Written exercise: Revise the lines below by replacing every occurrence of "pose" with "camera", leaving everything else unchanged.

Records for processing:
- - - - - - -

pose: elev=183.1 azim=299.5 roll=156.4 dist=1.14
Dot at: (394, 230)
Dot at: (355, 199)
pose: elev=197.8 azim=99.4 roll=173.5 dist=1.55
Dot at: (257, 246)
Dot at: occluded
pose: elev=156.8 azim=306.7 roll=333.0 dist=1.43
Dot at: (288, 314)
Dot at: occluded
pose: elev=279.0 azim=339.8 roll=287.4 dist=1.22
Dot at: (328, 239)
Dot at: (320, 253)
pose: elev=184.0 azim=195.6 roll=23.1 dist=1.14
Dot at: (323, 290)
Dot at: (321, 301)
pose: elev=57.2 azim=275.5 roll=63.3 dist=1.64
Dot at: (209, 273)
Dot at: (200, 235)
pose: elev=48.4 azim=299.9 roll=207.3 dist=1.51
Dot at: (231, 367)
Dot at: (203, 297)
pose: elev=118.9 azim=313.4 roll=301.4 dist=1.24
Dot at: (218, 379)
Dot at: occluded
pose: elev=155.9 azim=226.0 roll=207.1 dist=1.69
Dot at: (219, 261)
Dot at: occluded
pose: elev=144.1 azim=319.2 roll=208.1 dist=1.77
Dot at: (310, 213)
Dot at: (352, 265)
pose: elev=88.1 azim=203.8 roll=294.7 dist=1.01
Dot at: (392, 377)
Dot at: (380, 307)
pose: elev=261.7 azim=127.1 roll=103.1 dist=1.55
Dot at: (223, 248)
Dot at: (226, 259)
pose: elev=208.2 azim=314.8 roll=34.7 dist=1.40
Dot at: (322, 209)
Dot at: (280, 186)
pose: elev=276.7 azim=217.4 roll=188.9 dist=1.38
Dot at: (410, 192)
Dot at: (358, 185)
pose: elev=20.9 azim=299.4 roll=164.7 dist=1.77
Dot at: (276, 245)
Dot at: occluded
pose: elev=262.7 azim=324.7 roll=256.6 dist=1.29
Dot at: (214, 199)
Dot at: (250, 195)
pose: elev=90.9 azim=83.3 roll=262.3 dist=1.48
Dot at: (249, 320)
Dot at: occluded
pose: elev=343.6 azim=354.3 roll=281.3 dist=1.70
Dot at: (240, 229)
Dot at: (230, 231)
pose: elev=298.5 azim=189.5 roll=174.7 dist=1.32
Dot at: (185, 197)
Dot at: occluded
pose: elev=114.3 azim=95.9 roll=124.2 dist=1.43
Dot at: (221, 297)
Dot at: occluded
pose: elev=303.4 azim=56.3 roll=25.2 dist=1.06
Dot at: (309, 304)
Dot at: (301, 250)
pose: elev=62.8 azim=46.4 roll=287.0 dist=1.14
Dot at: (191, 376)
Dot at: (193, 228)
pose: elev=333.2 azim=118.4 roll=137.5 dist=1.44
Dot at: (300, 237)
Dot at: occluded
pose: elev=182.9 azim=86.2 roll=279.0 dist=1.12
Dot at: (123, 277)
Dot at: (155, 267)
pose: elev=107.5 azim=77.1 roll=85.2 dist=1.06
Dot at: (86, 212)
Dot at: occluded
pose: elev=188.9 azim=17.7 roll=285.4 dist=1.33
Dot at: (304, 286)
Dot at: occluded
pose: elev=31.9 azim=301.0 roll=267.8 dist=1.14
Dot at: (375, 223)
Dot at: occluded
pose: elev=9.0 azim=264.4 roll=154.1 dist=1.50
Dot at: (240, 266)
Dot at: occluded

- - - - - - -

Problem solution:
camera: elev=183.1 azim=299.5 roll=156.4 dist=1.14
Dot at: (394, 230)
Dot at: (355, 199)
camera: elev=197.8 azim=99.4 roll=173.5 dist=1.55
Dot at: (257, 246)
Dot at: occluded
camera: elev=156.8 azim=306.7 roll=333.0 dist=1.43
Dot at: (288, 314)
Dot at: occluded
camera: elev=279.0 azim=339.8 roll=287.4 dist=1.22
Dot at: (328, 239)
Dot at: (320, 253)
camera: elev=184.0 azim=195.6 roll=23.1 dist=1.14
Dot at: (323, 290)
Dot at: (321, 301)
camera: elev=57.2 azim=275.5 roll=63.3 dist=1.64
Dot at: (209, 273)
Dot at: (200, 235)
camera: elev=48.4 azim=299.9 roll=207.3 dist=1.51
Dot at: (231, 367)
Dot at: (203, 297)
camera: elev=118.9 azim=313.4 roll=301.4 dist=1.24
Dot at: (218, 379)
Dot at: occluded
camera: elev=155.9 azim=226.0 roll=207.1 dist=1.69
Dot at: (219, 261)
Dot at: occluded
camera: elev=144.1 azim=319.2 roll=208.1 dist=1.77
Dot at: (310, 213)
Dot at: (352, 265)
camera: elev=88.1 azim=203.8 roll=294.7 dist=1.01
Dot at: (392, 377)
Dot at: (380, 307)
camera: elev=261.7 azim=127.1 roll=103.1 dist=1.55
Dot at: (223, 248)
Dot at: (226, 259)
camera: elev=208.2 azim=314.8 roll=34.7 dist=1.40
Dot at: (322, 209)
Dot at: (280, 186)
camera: elev=276.7 azim=217.4 roll=188.9 dist=1.38
Dot at: (410, 192)
Dot at: (358, 185)
camera: elev=20.9 azim=299.4 roll=164.7 dist=1.77
Dot at: (276, 245)
Dot at: occluded
camera: elev=262.7 azim=324.7 roll=256.6 dist=1.29
Dot at: (214, 199)
Dot at: (250, 195)
camera: elev=90.9 azim=83.3 roll=262.3 dist=1.48
Dot at: (249, 320)
Dot at: occluded
camera: elev=343.6 azim=354.3 roll=281.3 dist=1.70
Dot at: (240, 229)
Dot at: (230, 231)
camera: elev=298.5 azim=189.5 roll=174.7 dist=1.32
Dot at: (185, 197)
Dot at: occluded
camera: elev=114.3 azim=95.9 roll=124.2 dist=1.43
Dot at: (221, 297)
Dot at: occluded
camera: elev=303.4 azim=56.3 roll=25.2 dist=1.06
Dot at: (309, 304)
Dot at: (301, 250)
camera: elev=62.8 azim=46.4 roll=287.0 dist=1.14
Dot at: (191, 376)
Dot at: (193, 228)
camera: elev=333.2 azim=118.4 roll=137.5 dist=1.44
Dot at: (300, 237)
Dot at: occluded
camera: elev=182.9 azim=86.2 roll=279.0 dist=1.12
Dot at: (123, 277)
Dot at: (155, 267)
camera: elev=107.5 azim=77.1 roll=85.2 dist=1.06
Dot at: (86, 212)
Dot at: occluded
camera: elev=188.9 azim=17.7 roll=285.4 dist=1.33
Dot at: (304, 286)
Dot at: occluded
camera: elev=31.9 azim=301.0 roll=267.8 dist=1.14
Dot at: (375, 223)
Dot at: occluded
camera: elev=9.0 azim=264.4 roll=154.1 dist=1.50
Dot at: (240, 266)
Dot at: occluded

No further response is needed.